Divide y vencerás

 

 

02/05/2026 | por Grupo Areópago


 

 

 

 

 

 

Hay estrategias que no pasan de moda. No necesitan actualizarse, ni reinventarse. Basta con aplicarlas con paciencia. Una de ellas es tan sencilla como eficaz: dividir. Dividir para debilitar. Dividir para enfrentar. Dividir… para vencer. Y lo preocupante no es que exista. Lo verdaderamente preocupante es que funcione.

Porque, si somos sinceros, basta asomarse un poco a cualquier conversación —también dentro de la Iglesia— para darse cuenta de que algo se ha roto. O, al menos, se está resquebrajando. Nos hemos acostumbrado a sospechar. A juzgar rápido. A opinar antes de escuchar. Y casi sin darnos cuenta, hemos convertido la crítica en un reflejo automático.

Si alguien habla, se le examina. Si calla, se le cuestiona. Si actúa, se le interpreta. Y si no encaja en lo que esperábamos… se le descarta. Da igual quién sea: un obispo, un sacerdote, un laico comprometido. La conclusión muchas veces ya está decidida antes de empezar.

Y entonces ocurre algo muy serio. Que empezamos a mirarnos no como hermanos, sino como sospechosos. Y eso, aunque no lo digamos en voz alta, va erosionando por dentro la comunión. Porque una cosa es la crítica —necesaria, sana, incluso evangélica cuando nace de la verdad y la caridad— y otra muy distinta es instalarse en la desconfianza permanente. Eso no construye. Eso desgasta. Eso divide.
────
PARTES DEL EJERCICIO.
**A)** Cita sin cambios la parte del fragmento que abre con las palabras que contienen "Hay estrategias que" y cierra con "un reflejo automático.".
**B)** En el fragmento, ¿qué tres ejemplos se dan de personas a las que se puede descartar si no encajan en lo esperado?
────
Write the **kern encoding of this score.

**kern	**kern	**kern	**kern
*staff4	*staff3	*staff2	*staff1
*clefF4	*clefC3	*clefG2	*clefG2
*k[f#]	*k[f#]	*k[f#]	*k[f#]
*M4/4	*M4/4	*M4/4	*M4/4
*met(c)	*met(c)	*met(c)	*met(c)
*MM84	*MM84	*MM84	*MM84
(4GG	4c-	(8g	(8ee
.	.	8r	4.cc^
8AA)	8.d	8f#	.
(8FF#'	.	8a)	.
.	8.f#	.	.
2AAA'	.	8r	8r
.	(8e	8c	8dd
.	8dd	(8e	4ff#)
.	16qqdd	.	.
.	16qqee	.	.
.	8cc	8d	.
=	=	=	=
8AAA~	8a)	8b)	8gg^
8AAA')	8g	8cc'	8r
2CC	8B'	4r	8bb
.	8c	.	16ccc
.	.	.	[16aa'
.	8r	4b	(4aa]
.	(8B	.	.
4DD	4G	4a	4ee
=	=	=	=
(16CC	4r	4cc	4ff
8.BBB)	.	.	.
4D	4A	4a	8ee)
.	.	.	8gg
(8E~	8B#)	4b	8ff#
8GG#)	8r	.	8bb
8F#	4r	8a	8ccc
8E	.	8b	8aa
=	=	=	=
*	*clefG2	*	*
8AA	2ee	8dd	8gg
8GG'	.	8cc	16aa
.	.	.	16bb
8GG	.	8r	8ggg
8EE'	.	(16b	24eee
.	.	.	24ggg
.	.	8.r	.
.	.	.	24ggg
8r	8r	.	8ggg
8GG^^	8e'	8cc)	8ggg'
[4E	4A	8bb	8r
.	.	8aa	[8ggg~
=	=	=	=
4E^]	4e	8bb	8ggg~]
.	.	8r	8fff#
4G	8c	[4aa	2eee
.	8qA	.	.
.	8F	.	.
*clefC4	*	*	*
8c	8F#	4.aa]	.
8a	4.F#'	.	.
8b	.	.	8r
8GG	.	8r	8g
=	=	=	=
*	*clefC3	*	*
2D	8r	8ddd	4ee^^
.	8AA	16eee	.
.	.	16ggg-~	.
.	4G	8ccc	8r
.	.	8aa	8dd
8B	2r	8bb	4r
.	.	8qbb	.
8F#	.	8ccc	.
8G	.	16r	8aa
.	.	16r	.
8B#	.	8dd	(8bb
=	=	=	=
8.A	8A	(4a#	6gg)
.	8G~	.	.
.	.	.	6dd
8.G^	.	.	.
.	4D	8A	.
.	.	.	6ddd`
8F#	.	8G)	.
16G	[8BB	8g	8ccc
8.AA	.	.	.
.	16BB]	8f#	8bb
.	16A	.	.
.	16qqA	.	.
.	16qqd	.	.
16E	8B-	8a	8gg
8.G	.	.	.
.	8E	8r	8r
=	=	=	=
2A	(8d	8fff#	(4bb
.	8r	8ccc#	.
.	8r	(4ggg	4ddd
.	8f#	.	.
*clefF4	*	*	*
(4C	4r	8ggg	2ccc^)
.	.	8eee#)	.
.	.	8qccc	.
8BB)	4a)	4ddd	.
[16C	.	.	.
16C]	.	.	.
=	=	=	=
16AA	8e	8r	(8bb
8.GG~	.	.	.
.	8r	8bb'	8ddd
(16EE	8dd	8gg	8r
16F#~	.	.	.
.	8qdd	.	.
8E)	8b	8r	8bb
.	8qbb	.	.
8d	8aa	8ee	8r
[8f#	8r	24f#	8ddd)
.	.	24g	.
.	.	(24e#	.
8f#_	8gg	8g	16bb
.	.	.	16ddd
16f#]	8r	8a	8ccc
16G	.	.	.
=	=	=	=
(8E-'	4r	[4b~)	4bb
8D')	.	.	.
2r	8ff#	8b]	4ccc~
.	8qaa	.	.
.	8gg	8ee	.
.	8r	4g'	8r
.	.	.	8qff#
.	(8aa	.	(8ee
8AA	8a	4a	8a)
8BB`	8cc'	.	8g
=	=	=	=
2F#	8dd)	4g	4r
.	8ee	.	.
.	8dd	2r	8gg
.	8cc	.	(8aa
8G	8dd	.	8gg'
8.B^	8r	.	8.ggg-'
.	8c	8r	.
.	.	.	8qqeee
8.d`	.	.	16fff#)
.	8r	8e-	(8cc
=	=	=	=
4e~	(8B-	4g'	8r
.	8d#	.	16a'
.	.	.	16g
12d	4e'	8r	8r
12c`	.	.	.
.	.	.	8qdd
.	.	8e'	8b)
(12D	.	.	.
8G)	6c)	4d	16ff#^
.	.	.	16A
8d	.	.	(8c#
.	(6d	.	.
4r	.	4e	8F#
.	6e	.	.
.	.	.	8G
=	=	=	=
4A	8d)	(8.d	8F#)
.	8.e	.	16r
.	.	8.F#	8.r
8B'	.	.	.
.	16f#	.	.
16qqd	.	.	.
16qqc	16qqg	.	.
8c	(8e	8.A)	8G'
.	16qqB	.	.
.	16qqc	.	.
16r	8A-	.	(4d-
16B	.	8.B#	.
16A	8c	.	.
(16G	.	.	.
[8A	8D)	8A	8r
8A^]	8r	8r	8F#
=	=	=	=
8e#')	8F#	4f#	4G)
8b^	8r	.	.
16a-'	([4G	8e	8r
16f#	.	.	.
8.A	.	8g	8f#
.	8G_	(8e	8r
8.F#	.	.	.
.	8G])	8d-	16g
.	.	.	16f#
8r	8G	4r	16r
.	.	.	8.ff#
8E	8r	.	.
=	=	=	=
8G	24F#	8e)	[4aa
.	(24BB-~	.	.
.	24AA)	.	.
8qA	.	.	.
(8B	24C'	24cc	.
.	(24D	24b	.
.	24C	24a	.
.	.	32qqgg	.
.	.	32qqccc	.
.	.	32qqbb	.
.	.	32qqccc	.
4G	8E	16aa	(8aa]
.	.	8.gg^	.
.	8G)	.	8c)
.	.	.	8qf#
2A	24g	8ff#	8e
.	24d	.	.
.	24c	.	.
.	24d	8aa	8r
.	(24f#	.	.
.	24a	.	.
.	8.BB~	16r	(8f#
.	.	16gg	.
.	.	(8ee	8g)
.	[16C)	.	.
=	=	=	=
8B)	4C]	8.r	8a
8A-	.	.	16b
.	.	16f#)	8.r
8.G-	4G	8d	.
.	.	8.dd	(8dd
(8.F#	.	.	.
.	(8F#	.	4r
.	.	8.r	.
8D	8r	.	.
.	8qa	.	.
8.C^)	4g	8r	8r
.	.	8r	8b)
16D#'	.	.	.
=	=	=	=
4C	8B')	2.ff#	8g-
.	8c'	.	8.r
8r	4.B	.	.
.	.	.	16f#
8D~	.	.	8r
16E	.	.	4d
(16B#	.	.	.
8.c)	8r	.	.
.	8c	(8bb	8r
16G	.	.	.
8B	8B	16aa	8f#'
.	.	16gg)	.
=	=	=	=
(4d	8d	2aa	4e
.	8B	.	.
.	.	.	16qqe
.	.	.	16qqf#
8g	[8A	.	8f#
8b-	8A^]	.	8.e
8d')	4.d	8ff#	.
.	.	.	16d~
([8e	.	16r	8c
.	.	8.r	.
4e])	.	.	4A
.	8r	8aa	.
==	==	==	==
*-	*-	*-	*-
────
LISTA DE SOLUCIONES.
**A)**
Hay estrategias que no pasan de moda. No necesitan actualizarse, ni reinventarse. Basta con aplicarlas con paciencia. Una de ellas es tan sencilla como eficaz: dividir. Dividir para debilitar. Dividir para enfrentar. Dividir… para vencer. Y lo preocupante no es que exista. Lo verdaderamente preocupante es que funcione.

Porque, si somos sinceros, basta asomarse un poco a cualquier conversación —también dentro de la Iglesia— para darse cuenta de que algo se ha roto. O, al menos, se está resquebrajando. Nos hemos acostumbrado a sospechar. A juzgar rápido. A opinar antes de escuchar. Y casi sin darnos cuenta, hemos convertido la crítica en un reflejo automático.

**B)** Un obispo, un sacerdote y un laico comprometido.